PCNA and Ki67 expression in breast carcinoma: correlations with clinical and biological variables

• Published in: Journal of clinical pathology Vol. 45; no. 5; pp. 416 - 419
• Main Authors: Leonardi, E, Girlando, S, Serio, G, Mauri, F A, Perrone, G, Scampini, S, Dalla Palma, P, Barbareschi, M
• Format: Journal Article
• Language: English
• Published: London BMJ Publishing Group Ltd and Association of Clinical Pathologists 01.05.1992; BMJ; BMJ Publishing Group LTD
• Subjects: Antigens, Neoplasm - analysis; Biological and medical sciences; Breast Neoplasms - chemistry; Breast Neoplasms - immunology; Breast Neoplasms - pathology; Gynecology. Andrology. Obstetrics; Humans; Ki-67 Antigen; Lymphatic Metastasis; Mammary gland diseases; Medical sciences; Mitotic Index; Nuclear Proteins - analysis; Proliferating Cell Nuclear Antigen; Receptors, Estrogen - analysis; Receptors, Progesterone - analysis; Tumor Suppressor Protein p53 - analysis; Human; Mammary gland diseases; Exploration; Tumor; Mammary gland; Gene expression
• ISSN: 0021-9746; 1472-4146
• DOI: 10.1136/jcp.45.5.416

AIMS: To investigate the expression of two cell cycle related antigens (proliferating cell nuclear antigen (PCNA) and Ki67 related antigen) in a series of breast cancers; and the possible correlations between the PCNA and Ki67 labelling indexes (PCNA-LI and Ki67-LI) and their associations with other biological and clinicopathological variables. METHODS: Ninety six ductal and 10 lobular carcinoma specimens were investigated.

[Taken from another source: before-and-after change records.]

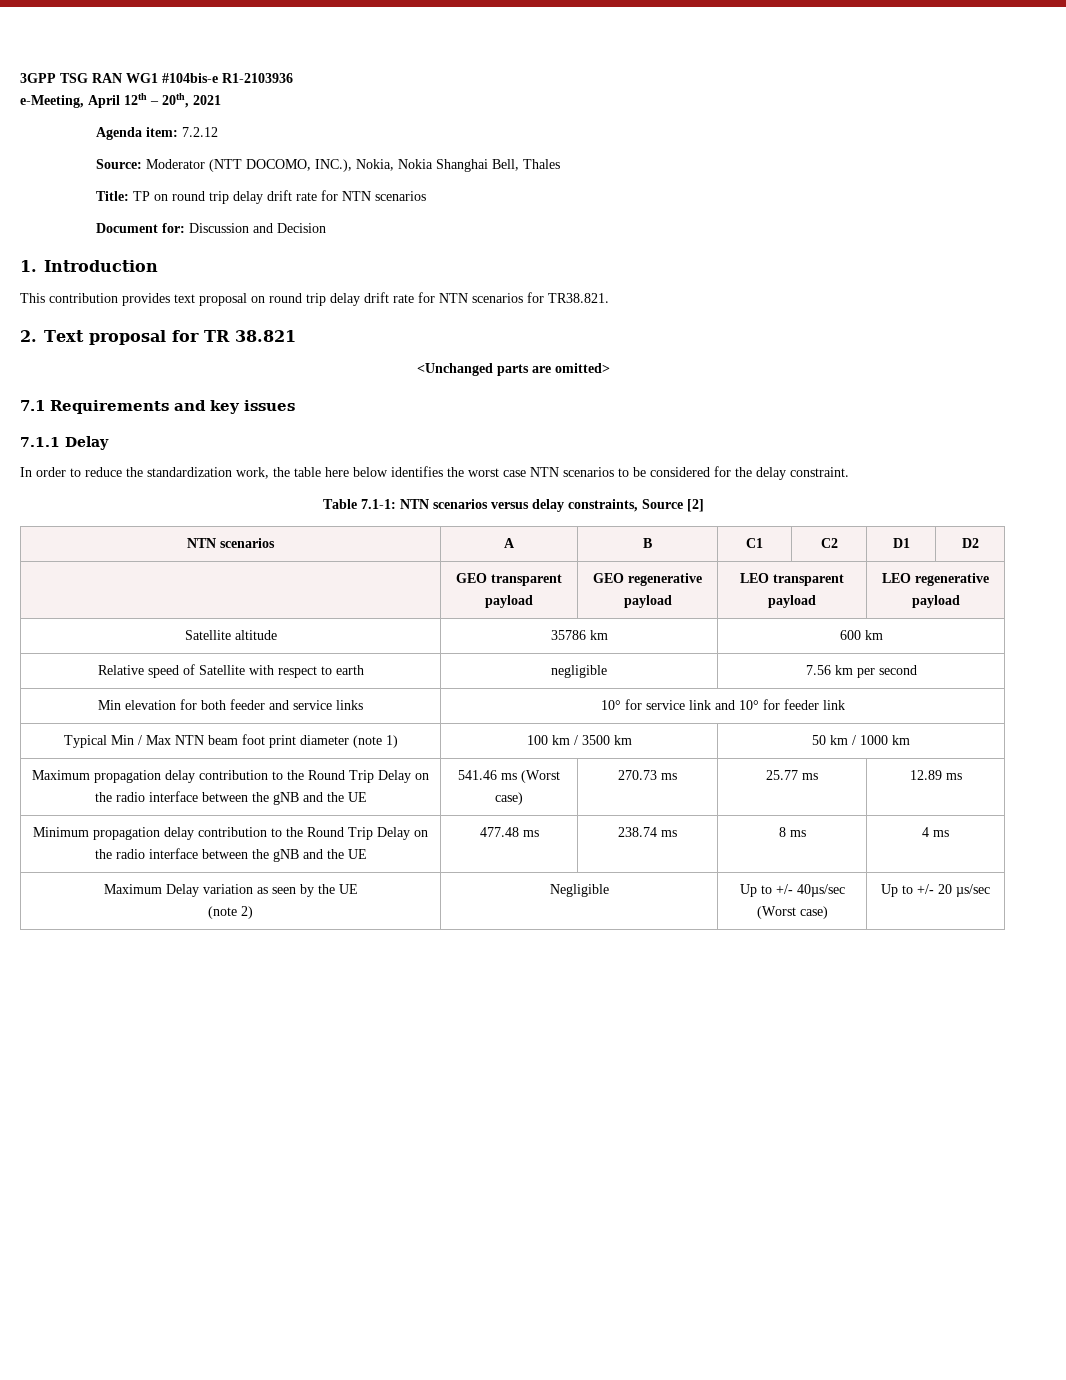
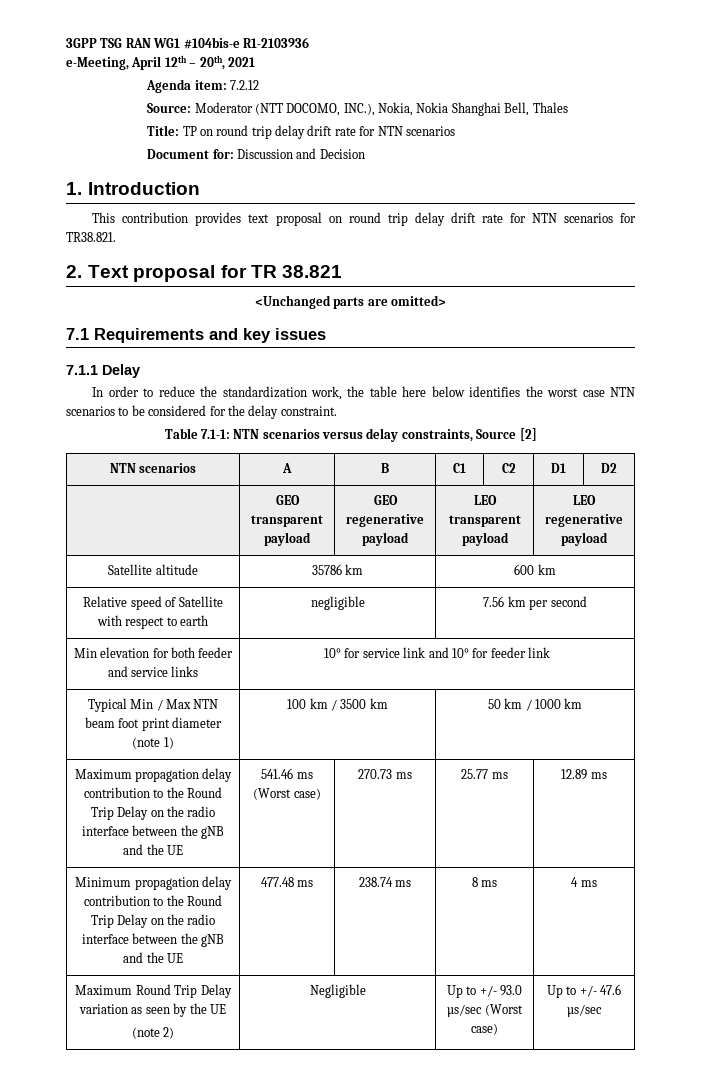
(162, 889) none -> [135,984,198,998] Round Trip
[796,884,845,897] 40µs/sec -> [500,985,523,996] [447,1004,483,1017] 93.0 µs/sec
[938,884,952,894] 20 -> [600,984,622,995] 47.6

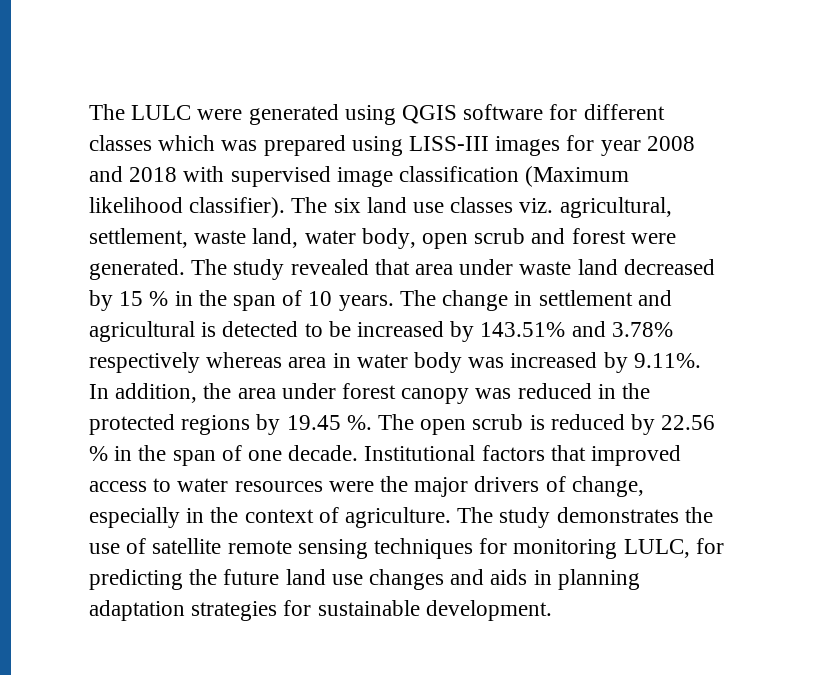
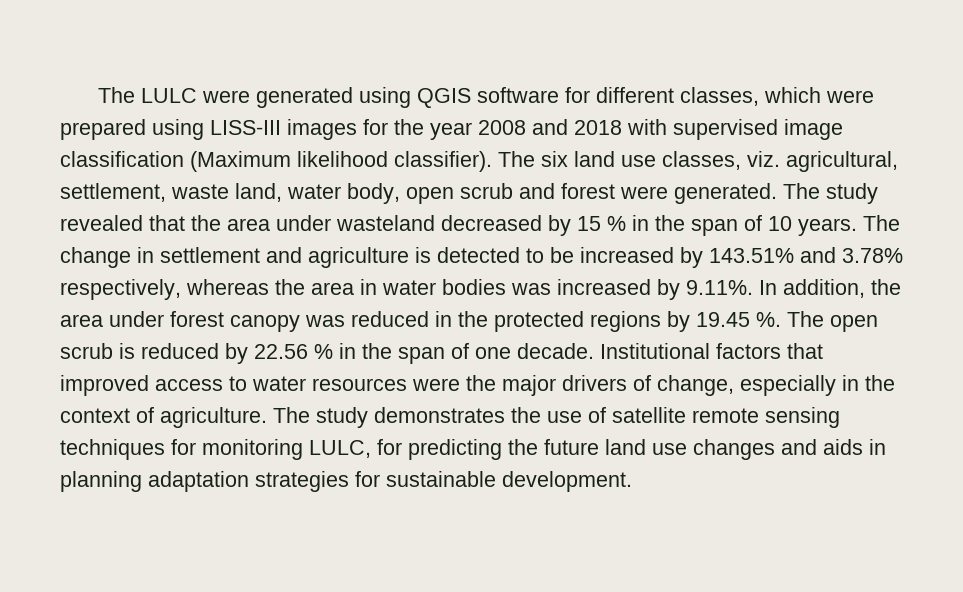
[89,135,258,151] classes which was -> [680,87,875,106] classes, which were
(595, 143) none -> [394,119,424,135] the
[450,197,514,213] classes -> [662,151,741,170] classes,
[415,259,618,275] area under waste land -> [191,215,435,231] the area under wasteland
[89,321,195,342] agricultural -> [308,247,409,268] agriculture
[89,352,283,373] respectively whereas -> [60,279,305,300] respectively, whereas the
[414,352,463,373] body -> [442,279,506,295] bodies

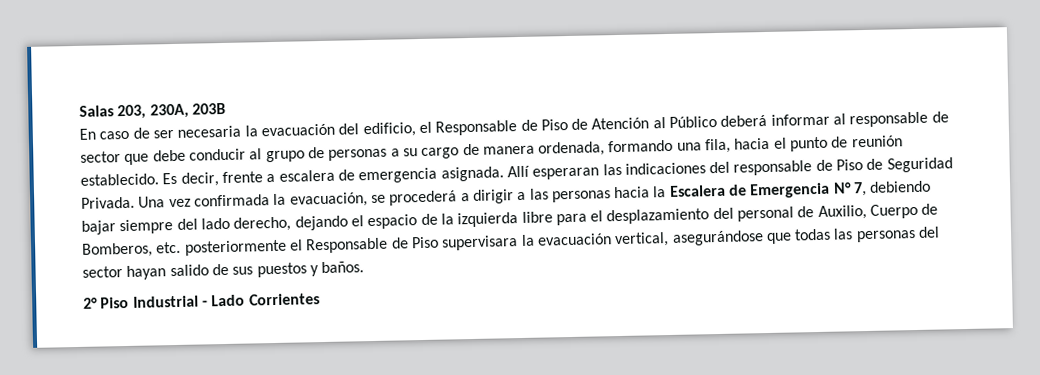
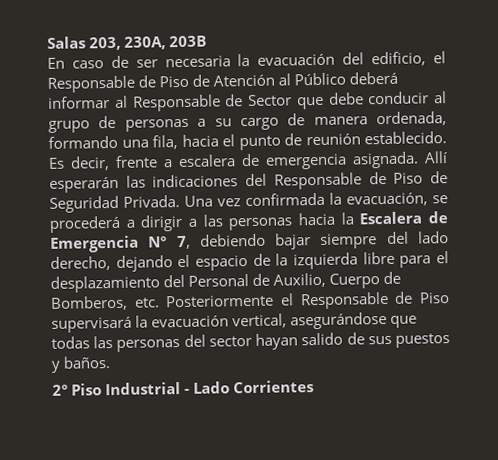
[849,111,949,128] [80,151,121,163] responsable de sector -> [132,94,292,112] Responsable de Sector
[532,167,600,180] esperaran -> [49,176,119,193] esperarán
[733,160,813,176] responsable -> [273,172,362,190] Responsable
[737,206,795,222] personal -> [188,273,250,287] Personal
[184,235,519,256] posteriormente el Responsable de Piso supervisara -> [165,291,450,310] [51,316,132,333] Posteriormente el Responsable de Piso supervisará

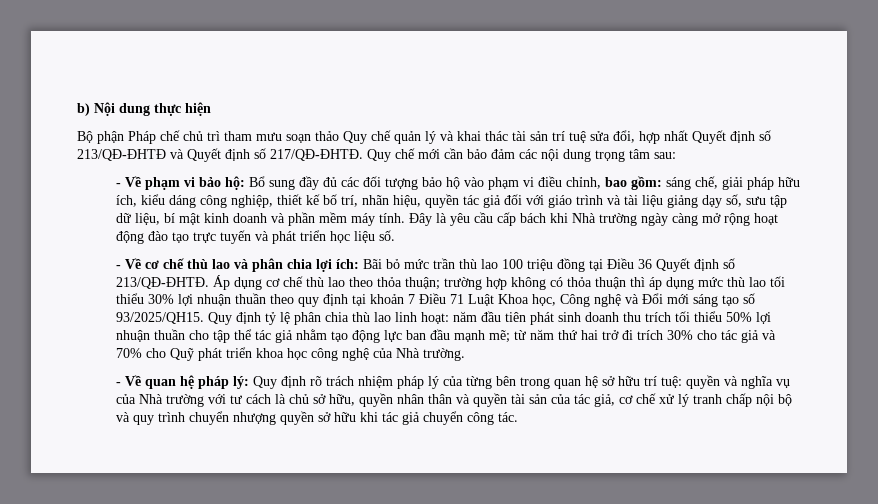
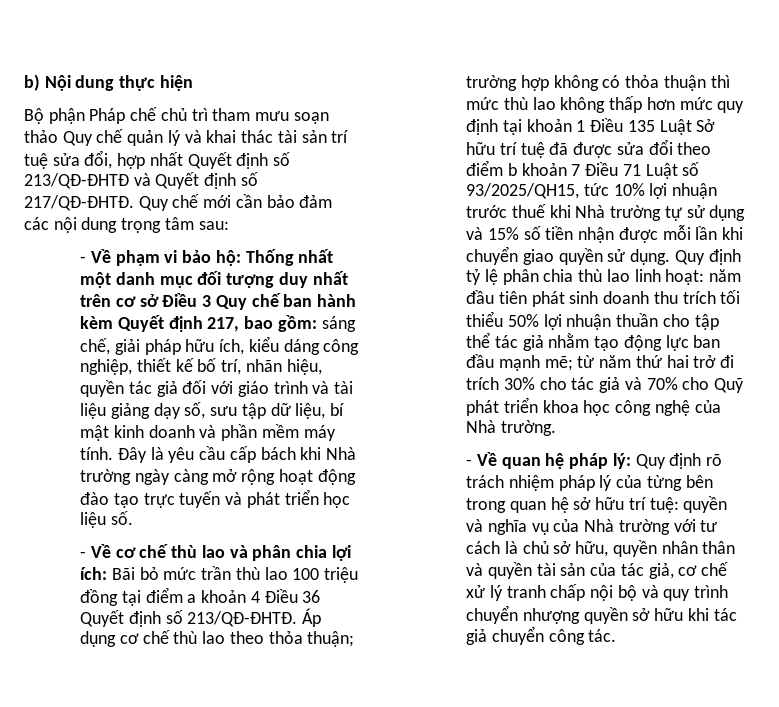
[249,176,602,190] Bổ sung đầy đủ các đối tượng bảo hộ vào phạm vi điều chỉnh, -> [245,249,334,266] [80,271,348,288] [80,293,356,310] [80,315,240,332] Thống nhất một danh mục đối tượng duy nhất trên cơ sở Điều 3 Quy chế ban hành kèm Quyết định 217,
(604, 265) none -> [145,587,260,603] điểm a khoản 4
[649,277,695,290] áp dụng -> (730, 81) none
[770,276,786,287] [116,293,756,307] [116,312,205,324] tối thiểu 30% lợi nhuận thuần theo quy định tại khoản 7 Điều 71 Luật Khoa học, Công nghệ và Đổi mới sáng tạo số 93/2025/QH15. -> [560,96,745,113] [466,118,716,135] [466,139,712,158] [466,160,700,179] [466,183,718,199] [466,204,746,221] [466,225,743,243] [466,246,671,265] không thấp hơn mức quy định tại khoản 1 Điều 135 Luật Sở hữu trí tuệ đã được sửa đổi theo điểm b khoản 7 Điều 71 Luật số 93/2025/QH15, tức 10% lợi nhuận trước thuế khi Nhà trường tự sử dụng và 15% số tiền nhận được mỗi lần khi chuyển giao quyền sử dụng.

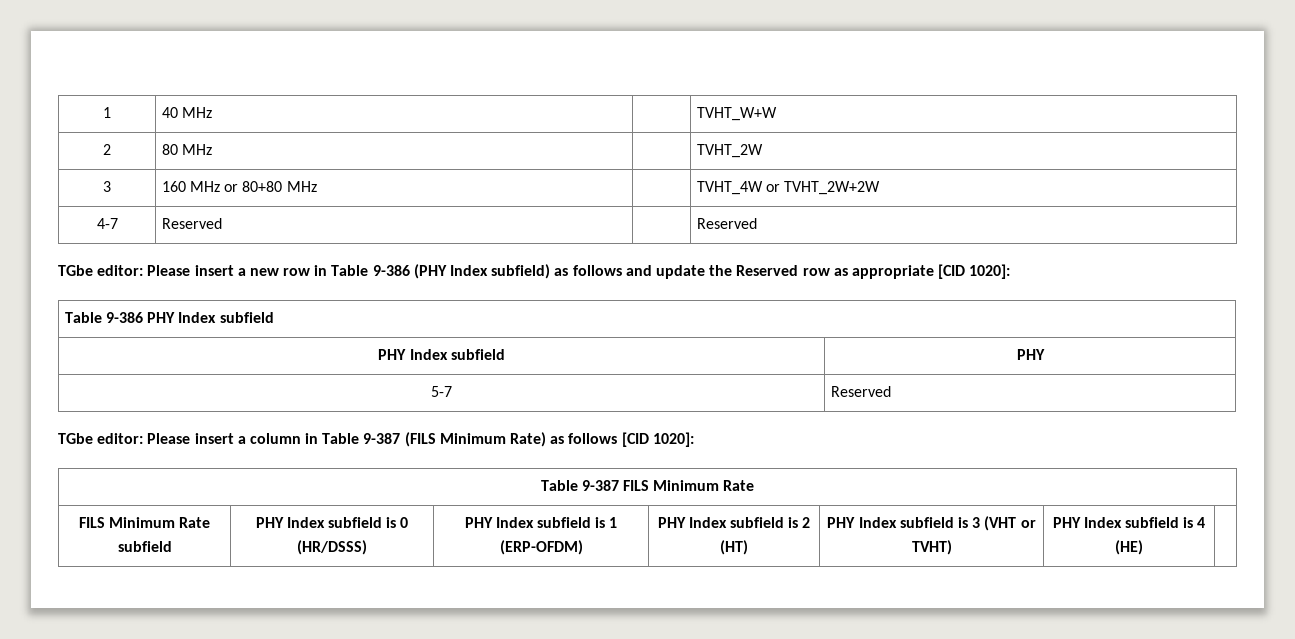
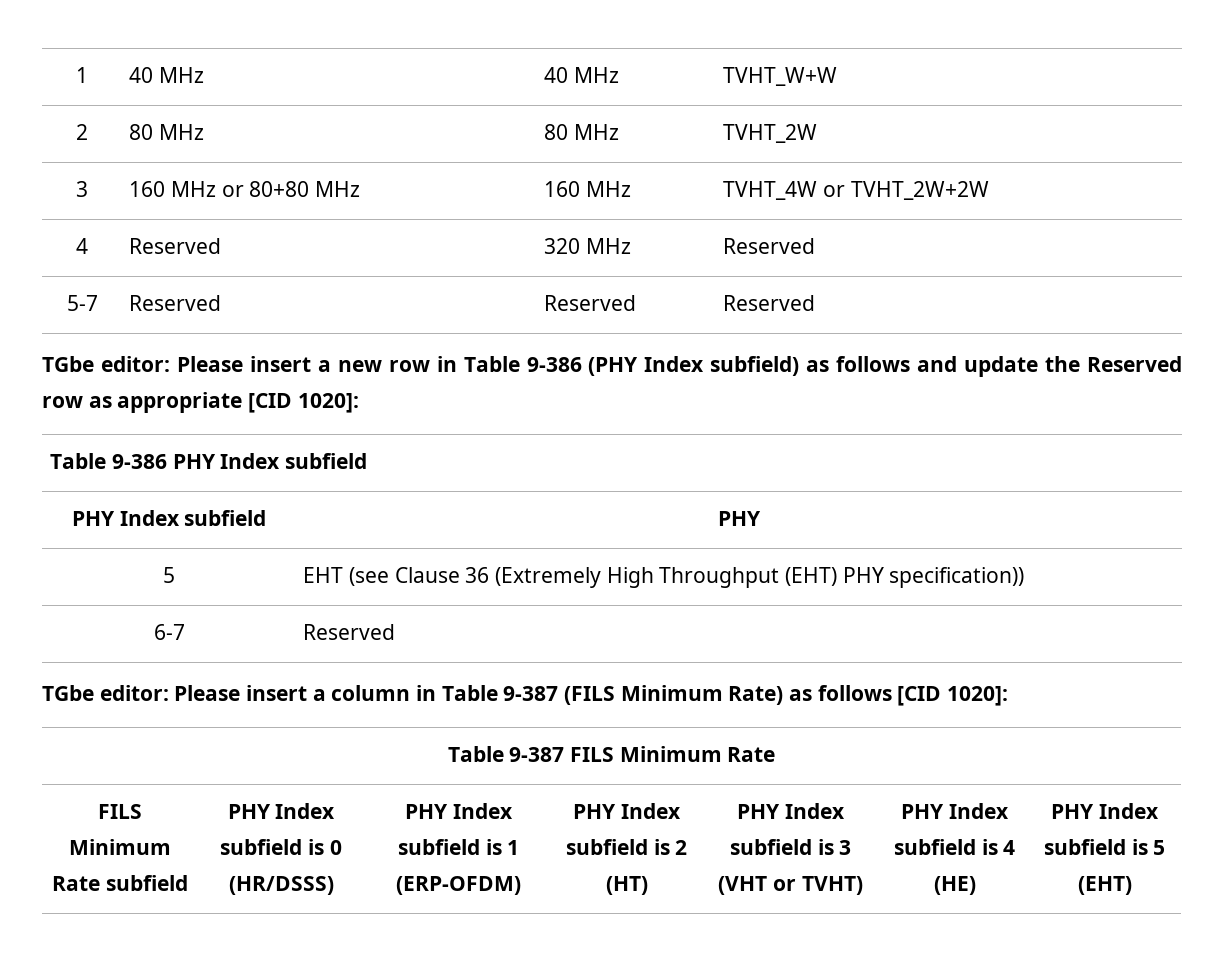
(212, 112) none -> [544,67,620,83] 40 MHz
(212, 149) none -> [544,124,620,140] 80 MHz
(317, 186) none -> [544,181,632,197] 160 MHz
[96,218,118,229] [161,218,222,229] 4-7 | Reserved | -> [76,238,88,254] [129,238,222,254] [544,238,632,254] [723,238,816,254] [66,295,98,311] [129,295,222,311] [544,295,637,311] 4 | Reserved | 320 MHz | Reserved // 5-7 | Reserved | Reserved
[431,386,452,397] 5-7 -> [163,567,175,583] [303,567,1025,588] [153,624,185,640] 5 | EHT (see Clause 36 (Extremely High Throughput (EHT) PHY specification)) // 6-7
(1143, 547) none -> [1051,803,1159,819] [1043,839,1166,855] [1077,876,1132,895] PHY Index subfield is 5 (EHT)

Samples were fixed in formalin and in Methacarnoy for localisation of PCNA. Ki67 was immunostained on frozen sections. The PCNA-LI and Ki67-LI were evaluated in relation to tumour size, mitotic count, histological grade, nodal state as well as receptor content and altered expression of the p53 gene. RESULTS: PCNA-LI did not correlate with Ki67-LI, nor was it associated with any other variable examined. A high KI67-LI (above the median value of 13.5) was associated with high grade and mitotic count, negative receptor content, and altered expression of the p53 gene, but not with other variables. CONCLUSIONS: The PCNA-LI does not seem to be a substitute for the Ki67-LI in evaluating the growth fraction in breast cancer.